Is this poetic hyperbole, or could such a horror really have happened? Even today, famine and disease cause devastation in developing nations reminiscent of what this poet describes happening in Jerusalem. Suffering will always exist because sin—rebellion against God—affects every aspect of a culture at every level of society. When Nebuchadnezzar laid siege to Jerusalem in the early sixth century b.c., he did not allow any food or provision to enter the city; he literally waited for God’s people in Jerusalem to starve to death. As the executioner of God’s judgment, Nebuchadnezzar punished everyone equally, regardless of the severity of his or her sins, because all sin is worthy of death. The people in Jerusalem really experienced God’s dark cloud and His frowning countenance.

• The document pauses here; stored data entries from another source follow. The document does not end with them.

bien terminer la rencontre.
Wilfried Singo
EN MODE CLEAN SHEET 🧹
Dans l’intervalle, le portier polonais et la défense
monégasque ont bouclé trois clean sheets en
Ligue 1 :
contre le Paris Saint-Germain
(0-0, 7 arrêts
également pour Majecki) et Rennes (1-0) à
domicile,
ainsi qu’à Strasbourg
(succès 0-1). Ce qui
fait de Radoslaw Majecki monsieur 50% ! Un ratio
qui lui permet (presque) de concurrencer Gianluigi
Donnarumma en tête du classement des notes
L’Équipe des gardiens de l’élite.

11 Kindling a fire, the Eternal attacked Zion
    until nothing was left—not even the foundations.
His anger was poured out
    as that angry fire consuming all.

12 Little did they know, thinking Jerusalem could not be breached—
    not by kings, not by ordinary people, and not by anyone on the earth—
Absolutely no one imagined
    Jerusalem’s enemies would get in.

13 Many and terrible were the crimes that her leaders,
    the ones who should be most righteous of all, committed.
Prophets and priests shed the blood of the upstanding
    and also the just in her midst.

14 Never had leaders wandered blindly,
    polluted by the blood they spilled,
Untouchable even by their garments.

15 “Out! Get away from us. We’re impure. Do not touch us!”
    the priests and prophets yelled.
So they wandered like fugitives, rejected wherever they went.
    Even the foreign nations wouldn’t take them.

16 Presence of the Eternal is overwhelming.
    God has scattered them to the winds.
He no longer held them in esteem:
    the priests received no honor, the elders no respect.